## Aim of the exercise
At the line with "Во центарот на знамето има голем црвен круг", start repeating the data, and continue line by line through the final line, exactly.

## Materials provided
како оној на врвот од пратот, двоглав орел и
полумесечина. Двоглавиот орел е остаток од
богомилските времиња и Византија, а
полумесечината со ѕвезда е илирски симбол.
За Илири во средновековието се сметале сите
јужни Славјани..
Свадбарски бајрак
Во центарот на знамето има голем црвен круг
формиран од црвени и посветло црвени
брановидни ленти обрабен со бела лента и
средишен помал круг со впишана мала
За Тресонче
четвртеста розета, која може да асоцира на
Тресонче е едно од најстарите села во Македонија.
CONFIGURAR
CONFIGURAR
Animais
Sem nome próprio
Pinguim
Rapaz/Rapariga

## Written solution
Во центарот на знамето има голем црвен круг
формиран од црвени и посветло црвени
брановидни ленти обрабен со бела лента и
средишен помал круг со впишана мала
За Тресонче
четвртеста розета, која може да асоцира на
Тресонче е едно од најстарите села во Македонија.
CONFIGURAR
CONFIGURAR
Animais
Sem nome próprio
Pinguim
Rapaz/Rapariga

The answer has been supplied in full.